Riley tried to roll sideways to put leverage on the chain binding his wrists to the table, but it was hopeless. Budgeon came towards him, a grin on his face. Riley worked up a globule of phlegm and spat in Budgeon’s direction. Budgeon merely moved to one side.

‘Now, this will hurt,’ Budgeon said, grinning and adjusting something on the torch. ‘Quite a bit. Although I doubt you’ll be conscious for long.’

Riley opened his mouth to shout, but nothing came out but a rasp. He screwed his eyes shut, the fuzzy grey and white squares floating in front of him resolving into an image of his grandfather, a soft Caribbean lilt telling him he’d messed up big time.

You ain’t got shit under that cup, Darius. Nothing, I reckon, but a bag of bones.

The roar of the torch increased in intensity, sounding something like a jet plane on take-off.

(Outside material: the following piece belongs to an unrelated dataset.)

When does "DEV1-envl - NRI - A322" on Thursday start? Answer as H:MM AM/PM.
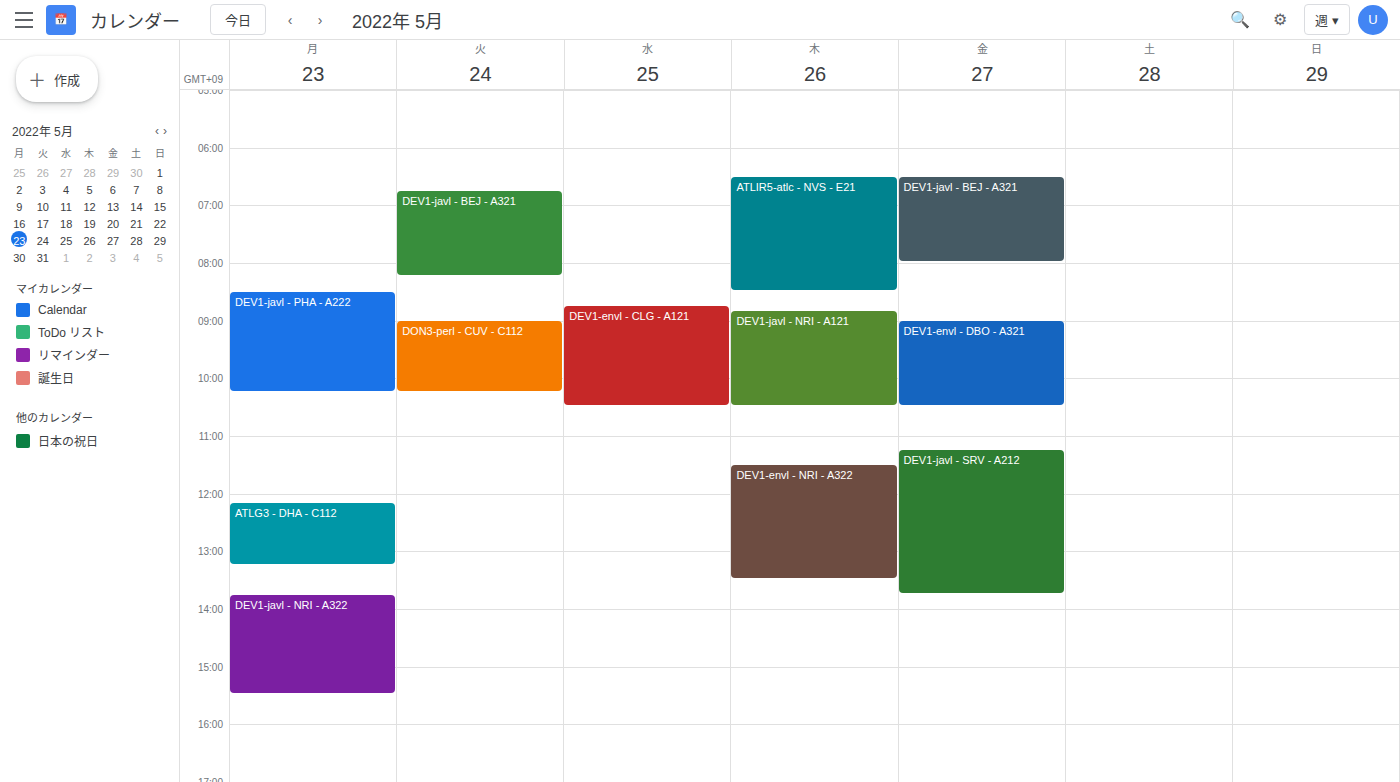
11:30 AM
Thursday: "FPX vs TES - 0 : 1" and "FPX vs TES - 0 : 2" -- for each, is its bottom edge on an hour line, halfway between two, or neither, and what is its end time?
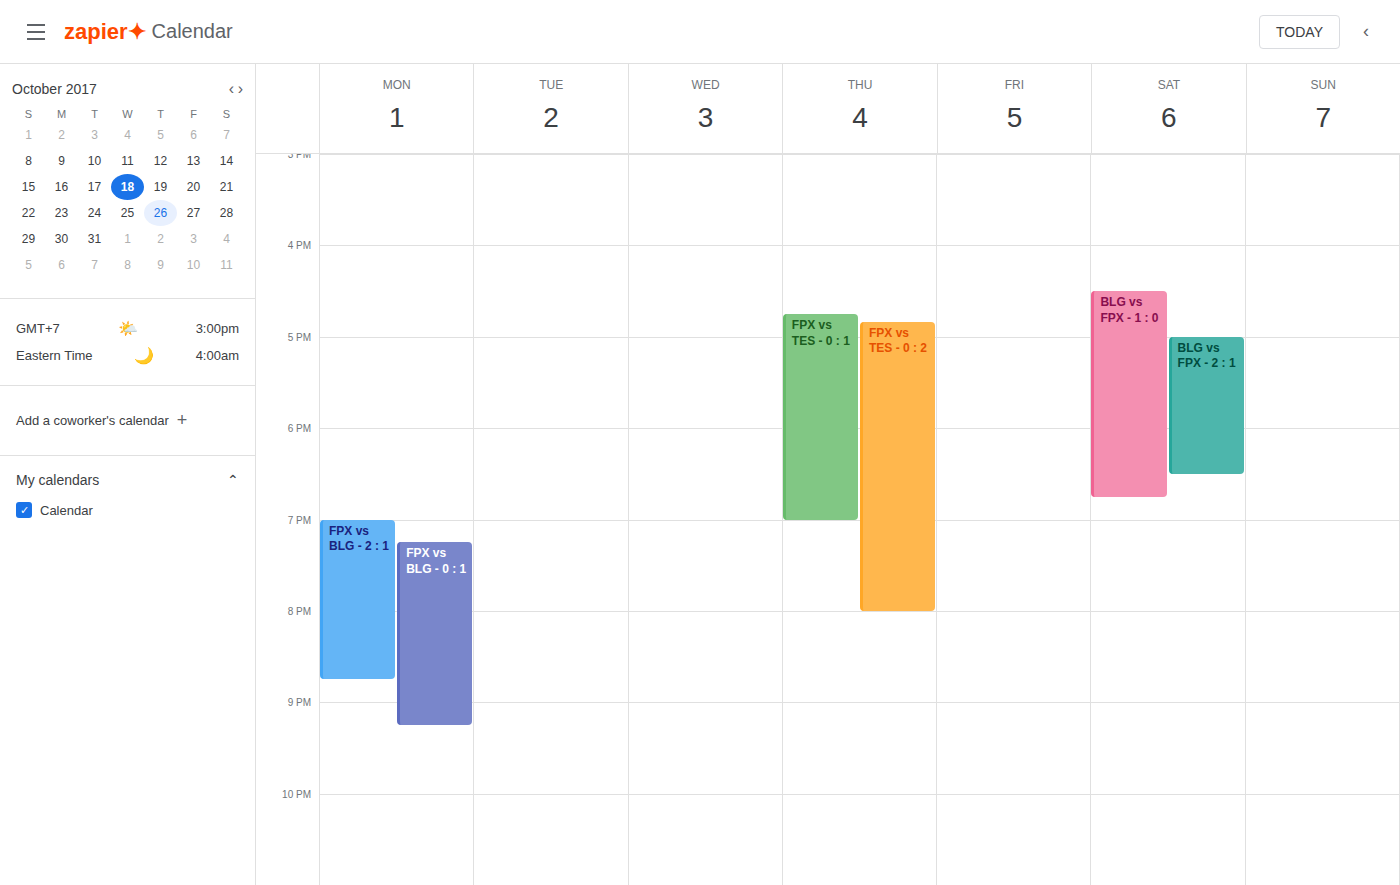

Riley opened his eyes. Budgeon was moving closer, scanning Riley’s body before he settled on his right hand. His tongue lolled out, hanging over his bottom lip, and his face screwed up in concentration as he made a final adjustment to the flame.

Then he lowered the torch.

Davies caught up with the police convoy as the lead vehicle pulled over at the entrance to a farm and let the van drive past. Savage recognised the farm as the one she had visited the week before, the one where Owers had stayed in the caravan and killed Simza Ellis. A little farther on and they arrived at the luxury house. The van smacked into the fancy gates, crashing through and taking down one of the brick pillars to the side, then careered down the drive, slewing round by the steps leading to the front door. The rear doors opened as it stopped, half-a-dozen armed officers leaping down, two of them carrying a battering ram. Within seconds the door of the house lay flattened and the response team ran in.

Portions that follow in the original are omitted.